Extracted information START

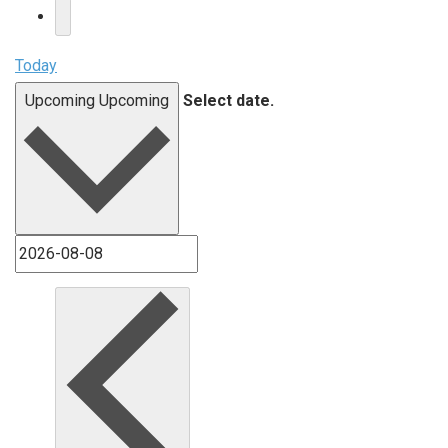
Today
Upcoming
Upcoming
Select date.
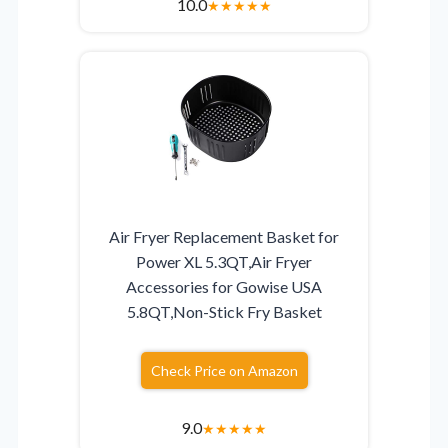
10.0
★
★
★
★
★
Air Fryer Replacement Basket for
Power XL 5.3QT,Air Fryer
Accessories for Gowise USA
5.8QT,Non-Stick Fry Basket
Check Price on Amazon
9.0
★
★
★
★
★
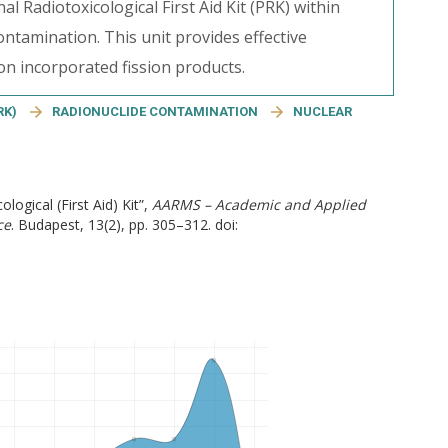
l Radiotoxicological First Aid Kit (PRK) within
ontamination. This unit provides effective
 incorporated fission products.
RK)
RADIONUCLIDE CONTAMINATION
NUCLEAR
logical (First Aid) Kit”,
AARMS – Academic and Applied
ce
. Budapest, 13(2), pp. 305–312. doi:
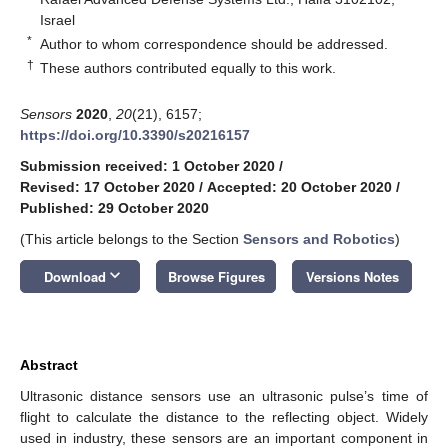
Israel
*
Author to whom correspondence should be addressed.
†
These authors contributed equally to this work.
Sensors
2020
,
20
(21), 6157;
https://doi.org/10.3390/s20216157
Submission received: 1 October 2020
/
Revised: 17 October 2020
/
Accepted: 20 October 2020
/
Published: 29 October 2020
(This article belongs to the Section
Sensors and Robotics
)
keyboard_arrow_down
Download
Browse Figures
Versions Notes
Abstract
Ultrasonic distance sensors use an ultrasonic pulse’s time of
flight to calculate the distance to the reflecting object. Widely
used in industry, these sensors are an important component in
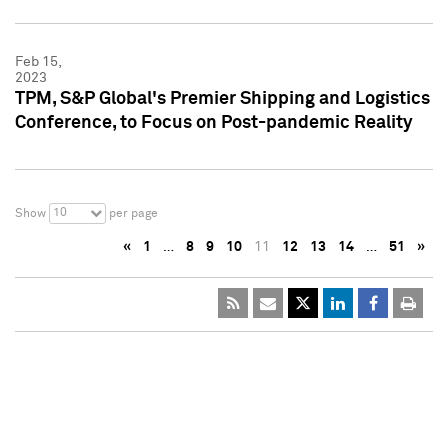
Feb 15,
2023
TPM, S&P Global's Premier Shipping and Logistics
Conference, to Focus on Post-pandemic Reality
10
Show
per page
«
1
…
8
9
10
11
12
13
14
…
51
»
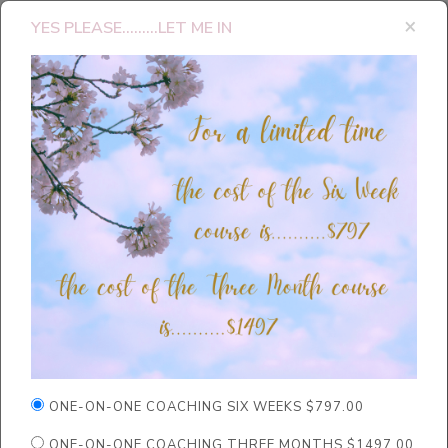
×
YES PLEASE.........LET ME IN
ONE-ON-ONE COACHING SIX WEEKS $797.00
ONE-ON-ONE COACHING THREE MONTHS $1497.00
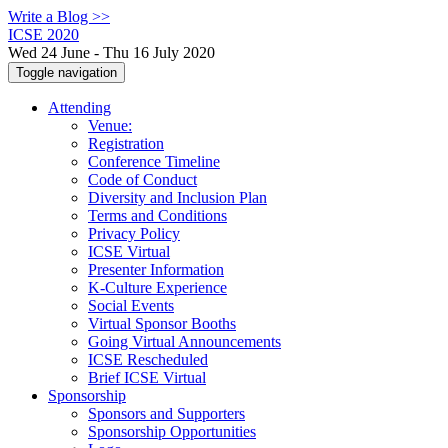
Write a Blog >>
ICSE 2020
Wed 24 June - Thu 16 July 2020
Toggle navigation
Attending
Venue:
Registration
Conference Timeline
Code of Conduct
Diversity and Inclusion Plan
Terms and Conditions
Privacy Policy
ICSE Virtual
Presenter Information
K-Culture Experience
Social Events
Virtual Sponsor Booths
Going Virtual Announcements
ICSE Rescheduled
Brief ICSE Virtual
Sponsorship
Sponsors and Supporters
Sponsorship Opportunities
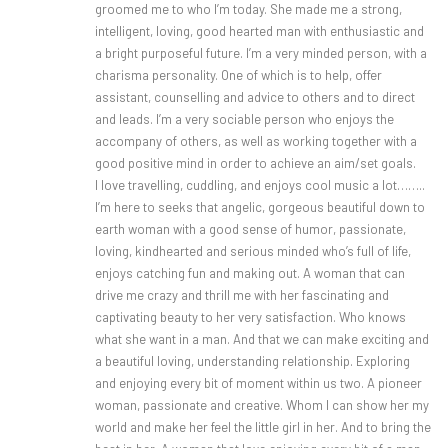
groomed me to who I’m today. She made me a strong,
intelligent, loving, good hearted man with enthusiastic and
a bright purposeful future. I’m a very minded person, with a
charisma personality. One of which is to help, offer
assistant, counselling and advice to others and to direct
and leads. I’m a very sociable person who enjoys the
accompany of others, as well as working together with a
good positive mind in order to achieve an aim/set goals.
I love travelling, cuddling, and enjoys cool music a lot……..
I’m here to seeks that angelic, gorgeous beautiful down to
earth woman with a good sense of humor, passionate,
loving, kindhearted and serious minded who’s full of life,
enjoys catching fun and making out. A woman that can
drive me crazy and thrill me with her fascinating and
captivating beauty to her very satisfaction. Who knows
what she want in a man. And that we can make exciting and
a beautiful loving, understanding relationship. Exploring
and enjoying every bit of moment within us two. A pioneer
woman, passionate and creative. Whom I can show her my
world and make her feel the little girl in her. And to bring the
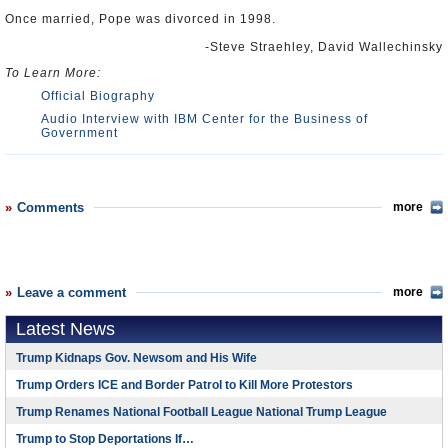
Once married, Pope was divorced in 1998.
-Steve Straehley, David Wallechinsky
To Learn More:
Official Biography
Audio Interview with IBM Center for the Business of
Government
Comments
more
Leave a comment
more
Latest News
Trump Kidnaps Gov. Newsom and His Wife
Trump Orders ICE and Border Patrol to Kill More Protestors
Trump Renames National Football League National Trump League
Trump to Stop Deportations If…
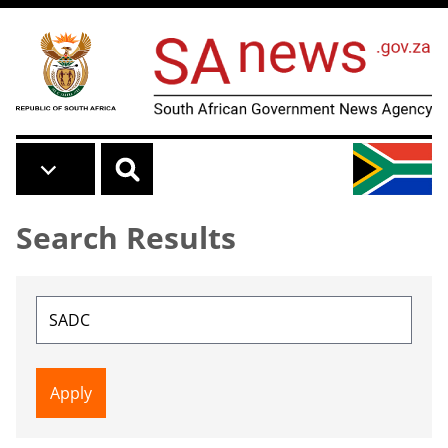
Skip to main content
Search Results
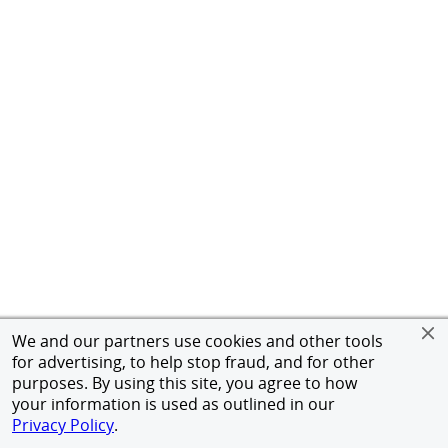
We and our partners use cookies and other tools
for advertising, to help stop fraud, and for other
purposes. By using this site, you agree to how
your information is used as outlined in our
Privacy Policy
.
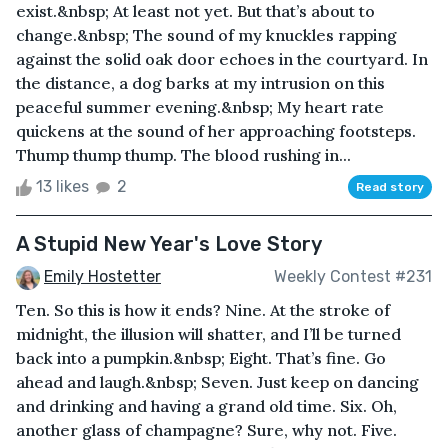
exist.&nbsp; At least not yet. But that’s about to
change.&nbsp; The sound of my knuckles rapping
against the solid oak door echoes in the courtyard. In
the distance, a dog barks at my intrusion on this
peaceful summer evening.&nbsp; My heart rate
quickens at the sound of her approaching footsteps.
Thump thump thump. The blood rushing in...
13 likes
2
Read story
A Stupid New Year's Love Story
Emily Hostetter
Weekly Contest #231
Ten. So this is how it ends? Nine. At the stroke of
midnight, the illusion will shatter, and I’ll be turned
back into a pumpkin.&nbsp; Eight. That’s fine. Go
ahead and laugh.&nbsp; Seven. Just keep on dancing
and drinking and having a grand old time. Six. Oh,
another glass of champagne? Sure, why not. Five.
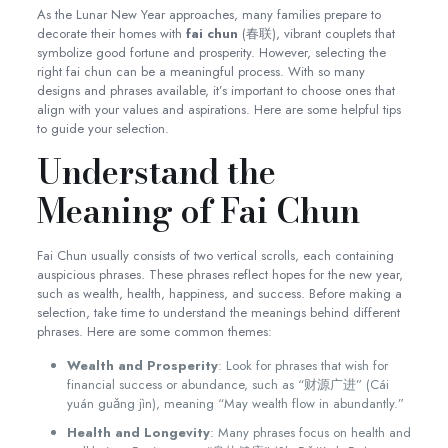
As the Lunar New Year approaches, many families prepare to
decorate their homes with
fai chun
(春联), vibrant couplets that
symbolize good fortune and prosperity. However, selecting the
right fai chun can be a meaningful process. With so many
designs and phrases available, it’s important to choose ones that
align with your values and aspirations. Here are some helpful tips
to guide your selection.
Understand the
Meaning of Fai Chun
Fai Chun usually consists of two vertical scrolls, each containing
auspicious phrases. These phrases reflect hopes for the new year,
such as wealth, health, happiness, and success. Before making a
selection, take time to understand the meanings behind different
phrases. Here are some common themes:
Wealth and Prosperity
: Look for phrases that wish for
financial success or abundance, such as “财源广进” (Cái
yuán guǎng jìn), meaning “May wealth flow in abundantly.”
Health and Longevity
: Many phrases focus on health and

Extracted information END

What needs to be done: Count the lines in the material above that contain the word "Fryer". Reply with the number alone.

Worked solution: 2